Expect respect is a module for all registered students at the University of Kent, focused on digging deep into issues such as racism, white privilege, bias and sexual harassment. The module that was introduced in 2020, at the request of University of Kent students, aimed to make campus more inclusive, safe and supportive for all students.
Although the four-hour module is deemed compulsory, there are no repercussions for not completing the module.
Amongst the lecture slides and quizzes available, Expect Respect will also demonstrate how to report incidents to the university and access any available support, if needed.
However, sociologist, author and lecturer at the University of Kent Professor Frank Furedi, amongst a handful of other lecturers have refused to promote it to their students and have branded the module as ‘thought policing’. Some have even gone as far as to say they will be advising their students not to complete the module.
A wave of disappointment hit the very students who requested more safety and inclusivity on campus.
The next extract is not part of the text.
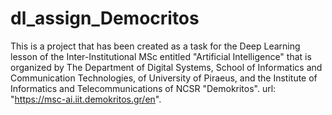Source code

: # dl_assign_Democritos
This is a project that has been created as a task for the Deep Learning lesson of the Inter-Institutional MSc entitled "Artificial Intelligence" that is organized by The Department of Digital Systems, School of Informatics and Communication Technologies, of University of Piraeus, and the Institute of Informatics and Telecommunications of NCSR "Demokritos". url: "https://msc-ai.iit.demokritos.gr/en".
Student led societies such as Ukcrespecttheno, a community action group who work closely with Kent Union to raise awareness and ensure that student safety is a priority on campus, have highlighted the benefits of the module for students all having a joint understanding and respect when it comes to issues such as consent and sexual harassment. “At university level, understanding and unlearning the microaggressions that are ingrained in society, which leads to an unconscious bias that affects women and people of colour the most – should not only be a priority for students and Kent Union, but also our lecturers”: Says Vice President Zaid Mahmood.
Anta Jaw, President of the East African Society, who work closely with the BAME network at the University, has also expressed her disappointment with senior staff and said: “following the death of George Floyd and the Black Lives Matter protests last year, all the BAME societies on campus signed a solidarity statement followed by a list of executive demands”. One of the demands urged a ‘campus wide initiative be undertaken to develop anti-oppression initiatives, trainings and facilitations.’
She says: “It’s both disappointing and disrespectful to know that the small step to institutional change that we’ve been needing in order to feel safe, isn’t supported campus wide and by the very ones we trust with our education”.
Kent Union have also released a statement on their official website following the controversy stating they “fully supports the rollout of the University of Kent’s ‘Expect Respect’ module to students. Nationwide, University campuses have witnessed incidents of harassment and hate crimes against minority students, places where students should feel safe”.